With this kind of dynamic in mind, realizing the director is not only telling a story of self-discovery and exploring the facets of what each choice might mean or represent and if the opinions of those your own age or those of your younger peers matter more we come to understand this is also Baumbach's way of working through his own transitional experiences. This film is his own little trip of self-discovery. He acknowledges the disappointing truth that the magic of a pursuit, whether it be in love or in a project, is largely lost once that pursuit comes to the finish line or that goal is obtained. His kind of epiphany comes in the form of acknowledging the magic you have readily available in your everyday life deserves more than you likely gibe it. That there is no point in hoping for what you know you can't have, that the truly meaningful moments, the lasting things in life are those that come effortlessly if you give the time you're granted a real shot rather than dwelling on the past or what the future may or may not hold. As simple as this type of advice might seem it is rather profound when going through such a journey as the one one we are privy to with Josh and Cornelia. When they are faced with the attraction of youth while the disappointment of getting older hovers they expect things to begin to lose their luster, but distance adds perspective and inherently adds quality. Sure, While We're Young may be intent on somewhat spoofing the stereotypes of hipster culture or the lifestyles of the younger population in general, but the film itself takes into consideration what it can learn from both ends of the spectrum and applies that to a mentality that gives our main character a kind of peace. We all want things, certain things, and no matter if we're young or old doing what we have to do to obtain those things doesn't always make us good or bad, but it's more the angle we come at things determined by our stage in life and the amount of perspective we've accrued that is truly telling. It is a film set around trying to be as authentic about achieving these life goals as possible yet being able to accept the shifts in popular culture as they change from your own.
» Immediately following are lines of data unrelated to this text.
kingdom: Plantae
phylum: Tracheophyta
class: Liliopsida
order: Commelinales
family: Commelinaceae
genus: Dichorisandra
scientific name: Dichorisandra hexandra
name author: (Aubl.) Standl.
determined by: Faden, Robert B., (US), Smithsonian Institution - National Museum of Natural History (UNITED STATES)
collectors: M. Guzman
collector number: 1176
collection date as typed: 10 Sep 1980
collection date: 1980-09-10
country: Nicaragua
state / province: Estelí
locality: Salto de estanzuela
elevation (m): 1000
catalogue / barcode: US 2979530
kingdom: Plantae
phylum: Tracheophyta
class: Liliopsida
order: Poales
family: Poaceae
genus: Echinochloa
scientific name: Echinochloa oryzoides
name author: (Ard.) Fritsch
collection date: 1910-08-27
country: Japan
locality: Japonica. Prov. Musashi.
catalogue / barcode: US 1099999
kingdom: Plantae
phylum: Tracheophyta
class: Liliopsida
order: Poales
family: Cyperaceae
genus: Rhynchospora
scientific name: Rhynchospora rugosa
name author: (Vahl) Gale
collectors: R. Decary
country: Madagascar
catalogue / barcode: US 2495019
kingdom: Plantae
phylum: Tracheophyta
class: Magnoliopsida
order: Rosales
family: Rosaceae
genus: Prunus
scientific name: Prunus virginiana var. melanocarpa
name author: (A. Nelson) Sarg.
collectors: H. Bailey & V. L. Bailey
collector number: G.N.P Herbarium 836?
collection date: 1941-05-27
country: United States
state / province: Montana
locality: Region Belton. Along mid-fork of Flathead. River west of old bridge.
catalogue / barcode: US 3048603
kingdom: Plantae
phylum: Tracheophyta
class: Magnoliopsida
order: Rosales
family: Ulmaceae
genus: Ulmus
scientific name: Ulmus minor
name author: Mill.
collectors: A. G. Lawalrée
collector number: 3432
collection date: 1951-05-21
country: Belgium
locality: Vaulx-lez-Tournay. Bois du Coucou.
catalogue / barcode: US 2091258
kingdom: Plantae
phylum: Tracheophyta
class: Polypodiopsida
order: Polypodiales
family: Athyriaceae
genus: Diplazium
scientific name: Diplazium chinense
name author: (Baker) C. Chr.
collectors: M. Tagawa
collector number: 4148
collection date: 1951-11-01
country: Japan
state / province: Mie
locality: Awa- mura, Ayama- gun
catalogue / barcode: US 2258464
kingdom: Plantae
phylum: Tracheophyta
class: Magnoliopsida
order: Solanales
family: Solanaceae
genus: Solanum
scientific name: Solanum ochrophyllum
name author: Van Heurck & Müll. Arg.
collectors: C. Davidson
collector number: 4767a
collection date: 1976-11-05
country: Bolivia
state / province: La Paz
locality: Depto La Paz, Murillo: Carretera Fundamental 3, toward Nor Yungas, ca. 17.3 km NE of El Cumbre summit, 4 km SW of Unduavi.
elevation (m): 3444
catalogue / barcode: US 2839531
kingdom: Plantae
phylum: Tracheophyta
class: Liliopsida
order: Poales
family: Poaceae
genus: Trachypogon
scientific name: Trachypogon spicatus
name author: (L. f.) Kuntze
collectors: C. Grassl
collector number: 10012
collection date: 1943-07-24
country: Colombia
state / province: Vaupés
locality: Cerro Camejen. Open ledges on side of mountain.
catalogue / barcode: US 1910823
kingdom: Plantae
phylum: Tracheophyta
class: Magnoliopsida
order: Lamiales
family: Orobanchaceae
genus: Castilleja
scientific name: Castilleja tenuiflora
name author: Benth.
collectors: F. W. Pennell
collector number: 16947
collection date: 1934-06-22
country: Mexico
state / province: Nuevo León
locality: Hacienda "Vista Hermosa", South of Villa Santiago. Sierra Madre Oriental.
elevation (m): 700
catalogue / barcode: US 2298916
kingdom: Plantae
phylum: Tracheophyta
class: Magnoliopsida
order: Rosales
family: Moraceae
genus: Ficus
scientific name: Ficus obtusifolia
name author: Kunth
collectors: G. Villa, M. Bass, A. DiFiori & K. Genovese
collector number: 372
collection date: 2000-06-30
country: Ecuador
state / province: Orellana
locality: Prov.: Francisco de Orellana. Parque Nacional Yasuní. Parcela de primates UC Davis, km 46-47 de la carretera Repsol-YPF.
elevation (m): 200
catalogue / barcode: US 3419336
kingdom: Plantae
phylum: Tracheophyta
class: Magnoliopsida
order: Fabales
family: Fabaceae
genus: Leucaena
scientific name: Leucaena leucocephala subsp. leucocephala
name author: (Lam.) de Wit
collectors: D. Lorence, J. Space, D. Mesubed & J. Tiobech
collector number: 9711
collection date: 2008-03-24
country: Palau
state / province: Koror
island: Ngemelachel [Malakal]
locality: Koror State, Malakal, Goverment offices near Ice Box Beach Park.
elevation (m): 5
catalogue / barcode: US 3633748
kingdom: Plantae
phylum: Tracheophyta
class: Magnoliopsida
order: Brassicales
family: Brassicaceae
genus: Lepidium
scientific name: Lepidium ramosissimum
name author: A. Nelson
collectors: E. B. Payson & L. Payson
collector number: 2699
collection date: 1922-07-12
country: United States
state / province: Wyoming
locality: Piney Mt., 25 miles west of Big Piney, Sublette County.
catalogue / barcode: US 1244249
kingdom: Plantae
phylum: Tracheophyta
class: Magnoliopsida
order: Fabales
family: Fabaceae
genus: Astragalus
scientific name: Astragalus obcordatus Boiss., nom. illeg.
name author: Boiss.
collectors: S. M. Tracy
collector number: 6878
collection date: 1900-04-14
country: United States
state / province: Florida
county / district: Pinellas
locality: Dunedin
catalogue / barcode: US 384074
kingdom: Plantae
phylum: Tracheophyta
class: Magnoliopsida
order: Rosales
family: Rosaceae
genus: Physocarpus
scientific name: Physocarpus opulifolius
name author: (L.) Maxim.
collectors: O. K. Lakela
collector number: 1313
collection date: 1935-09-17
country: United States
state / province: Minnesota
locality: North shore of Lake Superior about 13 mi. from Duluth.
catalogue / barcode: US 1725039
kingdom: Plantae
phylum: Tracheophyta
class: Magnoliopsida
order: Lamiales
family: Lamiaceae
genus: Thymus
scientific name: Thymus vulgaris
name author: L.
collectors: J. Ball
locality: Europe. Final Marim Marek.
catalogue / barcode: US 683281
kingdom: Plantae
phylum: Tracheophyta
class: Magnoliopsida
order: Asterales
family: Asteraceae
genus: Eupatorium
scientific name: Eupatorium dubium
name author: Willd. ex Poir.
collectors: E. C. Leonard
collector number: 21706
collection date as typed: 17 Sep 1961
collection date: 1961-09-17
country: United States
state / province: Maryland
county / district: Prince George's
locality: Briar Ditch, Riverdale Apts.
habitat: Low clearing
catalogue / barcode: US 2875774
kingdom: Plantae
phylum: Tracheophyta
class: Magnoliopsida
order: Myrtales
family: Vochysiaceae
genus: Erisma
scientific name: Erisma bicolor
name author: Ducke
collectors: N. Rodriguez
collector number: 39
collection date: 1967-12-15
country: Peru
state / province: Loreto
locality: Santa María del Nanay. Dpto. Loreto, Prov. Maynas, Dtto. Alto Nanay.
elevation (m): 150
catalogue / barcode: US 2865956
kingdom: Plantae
While this has been anything but short, While We're Young is the kind of film that inspires a lot of thought, a good amount of contemplation and reflection as well as just some good ole' fashioned analysis. And so, in short, I could go on to say how well Stiller and Watts were or moreover what an impression Driver leaves while Seyfried is somewhat underwritten and disregarded in the second half of the film or even how I wish Charles Grodin was in more of this, but these factors aren't what matter about a movie like this. What matters is how well it conveys these complex, somewhat philosophical questions to an audience that understands them in a way they can both apply to their own lives or learn from them to better ready themselves for that inevitable midlife crisis. Midlife crisis feels like such a cheap way of putting it, but in essence that's what we have and Baumbach has made not so much a statement on this strange time in life, but as the film sticks to its oft-repeated thesis that we don't know the answers, but discover them he is making observations about how we all get old even if we never feel like we actually grew up.